* Activity
Those lines of the data that hold the word "Figure" are to be copied out.

* Stored data
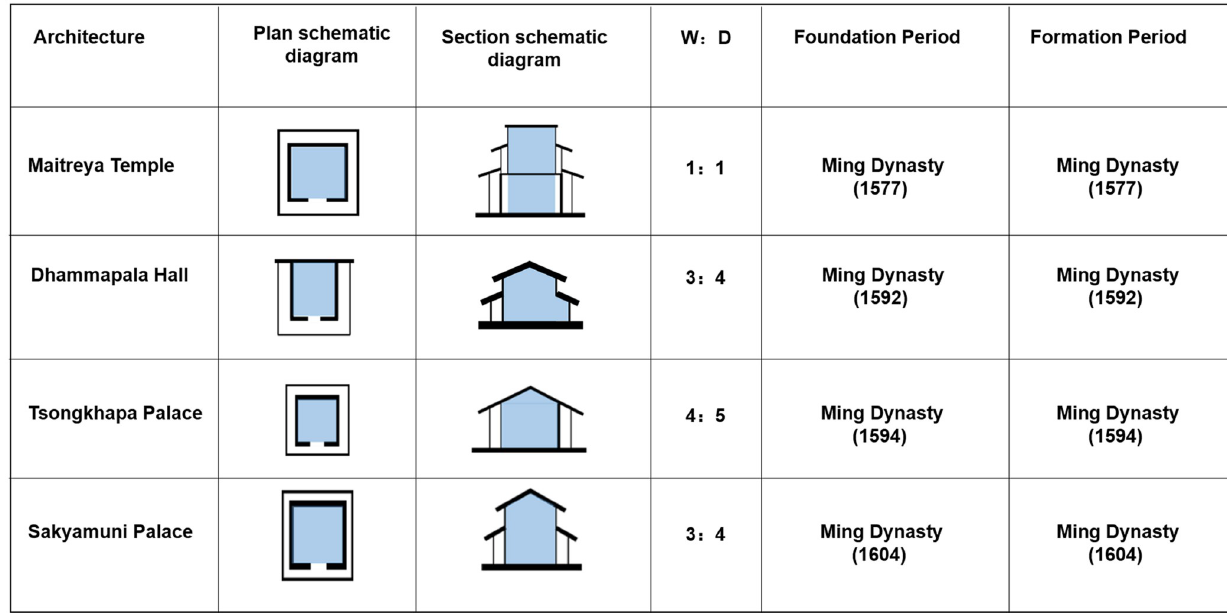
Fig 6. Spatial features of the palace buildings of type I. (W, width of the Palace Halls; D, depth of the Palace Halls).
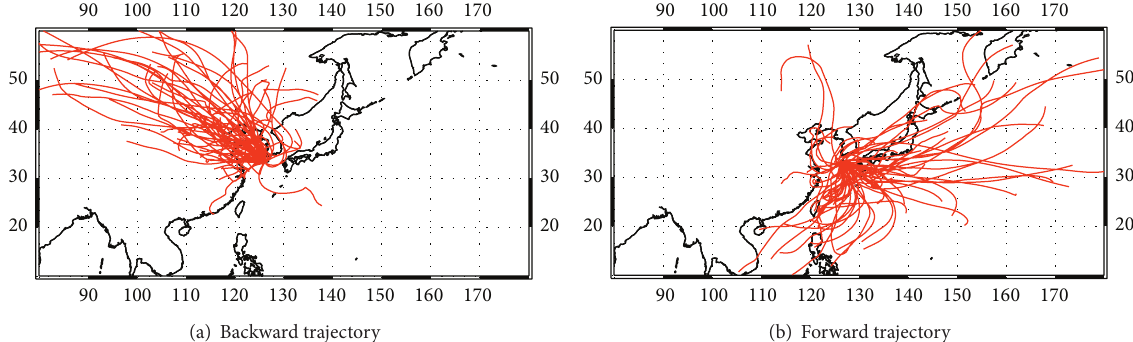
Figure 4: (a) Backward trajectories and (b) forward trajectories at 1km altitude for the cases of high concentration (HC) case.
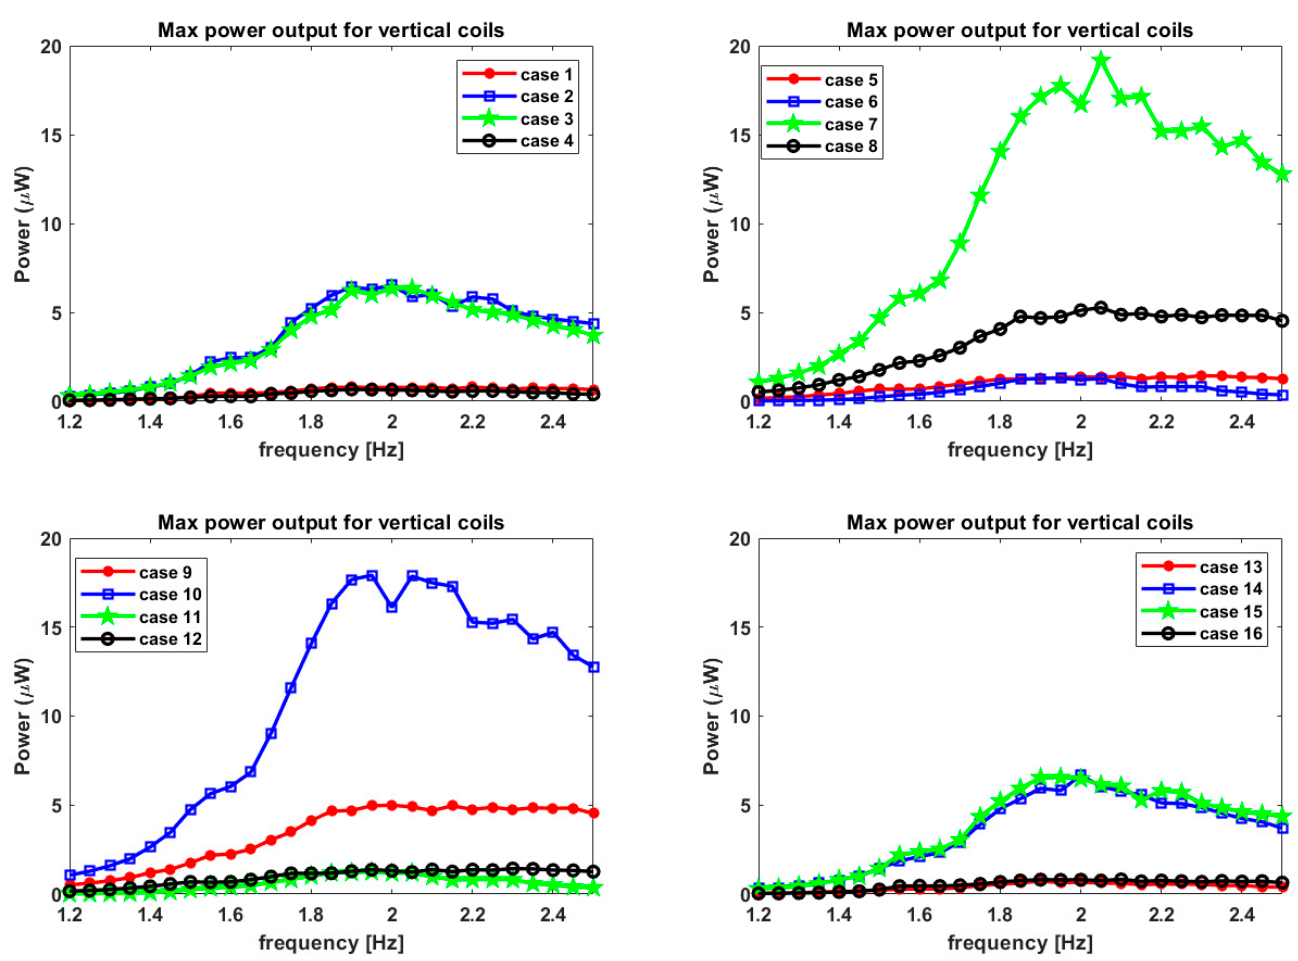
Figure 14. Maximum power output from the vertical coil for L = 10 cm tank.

* Completed exercise
Figure 4: (a) Backward trajectories and (b) forward trajectories at 1km altitude for the cases of high concentration (HC) case.
Figure 14. Maximum power output from the vertical coil for L = 10 cm tank.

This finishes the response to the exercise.